Pair programming in the software industry has varying acceptance. The answer to whether developers should do more pair programming is normally opinion based. The recent experience I had with my colleague Simon produced some promising results. We had a few productive pair sessions in two weeks developing a payments feature in our Claims product. After the first session we could certainly feel the benefits so decided to do some more. The COVID-19 pandemic sounds like it would impact the pair-programming as it is not possible for the two developers to sit at one machine. But there is nothing to stop remote pairings. It could turn out to be the other way around for some people by improving social connections.
Broadly speaking, we started with some sort of “pair development” mindset as the development of a user story requires not only coding, but many other tasks. We analysed the data model changes, discussed the system behaviour related to each new object/field, drew UML diagrams, mocked up UI prototypes, and drafted documentations in the first couple of sessions. What we were doing there was to clarify ideas, discuss approaches, and come up with a concrete design both of us would feel comfortable to start the coding with.
Before each session, we agreed on how long this session was going to take and what problems we should focus on solving. When there was remaining time, we just went on to solve the next issue. Here are the tools we used:
- VS Code and its SFDX plugins – the IDE
- Live Share – a plugging in VS Code to share code (stopped using because it auto launches a diff view)
- Slack for screen sharing
We mostly used the “Driver and Navigator” style. The Driver is the person who typed the code at the keyboard. The Navigator is in the observer who gives directions, shares thoughts, keeps an eye on the larger issues while the driver is typing. A unique benefit of remote pairings is that the navigator also has a machine and a keyboard so can go find quick answers to driver’s questions. How many times do we, as an individual programmer, have to pause the typing and go find the answer to a specific coding issue or search the code base to find what a class/method is doing? With such a remote pair, the driver can continue the driving smoothly leaving the blocking questions to the navigator and come back to solve them asynchronously.
Pair programming requires intensive focus.
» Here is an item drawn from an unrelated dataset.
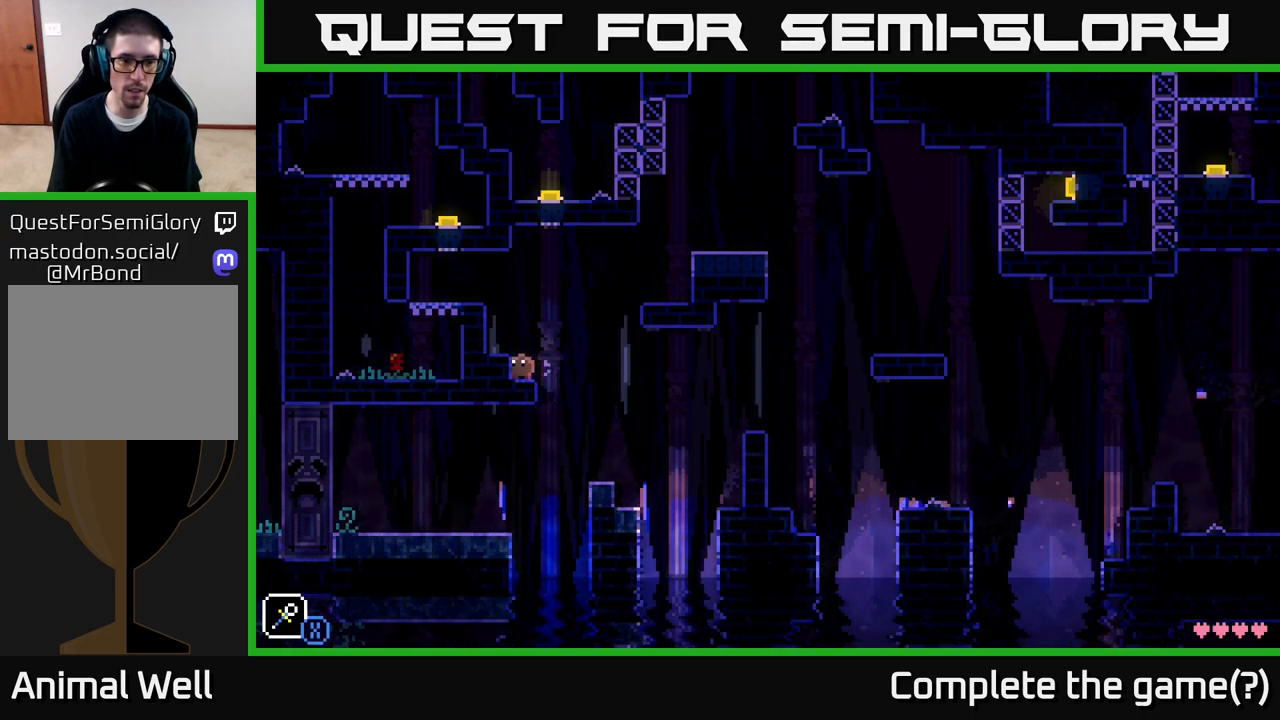
{"buttons": ["A"], "left_stick": "right", "right_stick": "center", "events": [[183, "A", "down"]]}
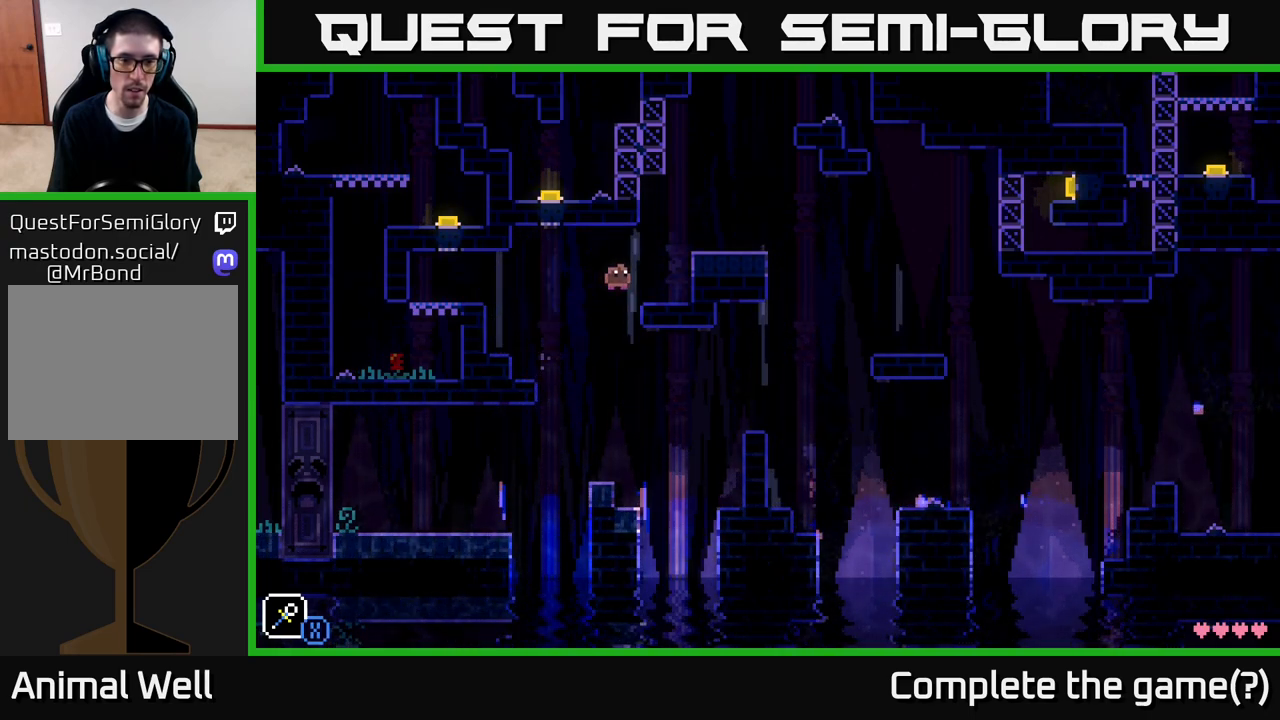
{"buttons": [], "left_stick": "right", "right_stick": "center", "events": [[100, "A", "up"], [267, "A", "down"], [433, "A", "up"]]}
The advantage of pair programming is its gripping immediacy: it is impossible to ignore the reviewer when he or she is sitting right next to you.— Jeff Atwood
One direct benefit of focus is that code turned out to be simpler and algorithms are implemented faster. Simon and I are both familiar with the payments module code base. We needed to implement an algorithm that does some complex date range partitioning logic. In this situation, we tried to follow the “driver and navigator” style for a while, but we were still stuck. As we discussed ideas, we found two different strategies of traversing a tree data structure (top-down or bottom-up) using a recursive method invocation. We spent 15 minutes writing pseudo-code independently. Each of us handled one strategy and then we regrouped to discuss both. In the end, surprisingly we even simplified the implementation by removing the need of the recursive process and the algorithm looked much simpler. It took us 2 hours. But it could have easily taken me the whole day if I worked independently as I imagined it.
Another benefit of the intensive focus is removing errors effectively on the go. The errors range from the compilation errors to the typical copy and paste errors, all the way through the business level edge case problems. In another session where I was the driver, after a two hour non-stop coding session, I successfully pushed all the code changes into the Salesforce server from my VS code IDE in one go, without a single compilation error. This saved time as saving code to server is a non-trivial time consuming factor when coding on the Salesforce platform.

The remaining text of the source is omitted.